Kose highlighted that there is a serious debt problem in developing countries and that this problem also exists in developed countries, but the debt-carrying capacity of developed countries is much higher compared to developing countries.
Pointing to the debt problem in low-income countries, he noted that there has been an acceleration in debt growth along with the problems brought by this, especially after the coronavirus pandemic.
Emphasizing the importance of countries creating a serious medium-term fiscal program against the debt problem, he said: “The most important thing is to put a serious medium-term fiscal program on the table; the revenue side of this program needs to be very strong, measures to increase revenues need to be taken, and on the other side, increasing efficiency in expenditures is very important.”
Stating that transparency is also important for the work to be carried out in an environment of trust, he noted that these fiscal programs should be supported by macro-prudential and financial policies.
Downward trend in inflation expected to continue
Regarding global inflation, the economist said: “We saw a slight downward trend in inflation around the world last year, and we expect this to continue.”
Mentioning the reasons for the slowdown in inflation, he stressed that while commodity prices are volatile, there is a decline in energy prices and softness in labor markets which puts reverse pressure on prices.
He added that monetary policy is still focused on fighting inflation in many countries, and while the permanence of the decline remains to be seen, it is crucial to adjust monetary policy seriously to respond to potential inflationary shocks.
Drawing attention to the fact that the next decade is very important for the labor market, he said that 1.2 billion young people between the ages of 15-24 are expected to join the workforce in developing countries during this process.
Noting that finding jobs for young people is very important for social peace, he said they need to contribute to production and advance in their careers.
He warned that the progress recorded in the speed of job creation in developing countries in the last 25 years has not been sufficient and that a major unemployment problem will be encountered if this speed continues in the same way in the next 10 years.

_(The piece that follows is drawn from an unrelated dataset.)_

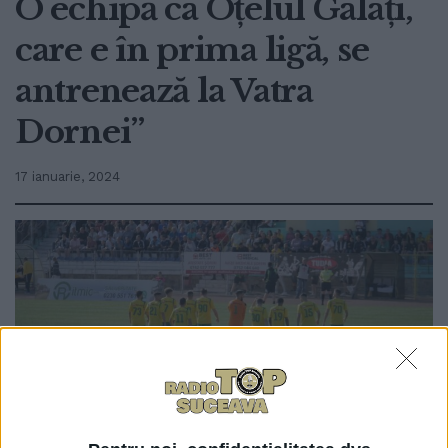
O echipă ca Oțelul Galați,
care e în prima ligă, se
antrenează la Vatra
Dornei”
17 ianuarie, 2024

Explaining what needs to be done in this regard, he said: “We need to strengthen the investment environment, contribute to the growth of firms and work to ensure that those who will newly join the workforce are educated in a way that they can work in productive, high value-added areas and gain job qualifications.”
Pointing to developments in AI, he said it is difficult to evaluate AI in a shortcut way, as it can create new jobs while causing some jobs to disappear in the short term
“So government policies need to step in to establish digital infrastructure and ensure new generations join the business world by receiving necessary education,” he added.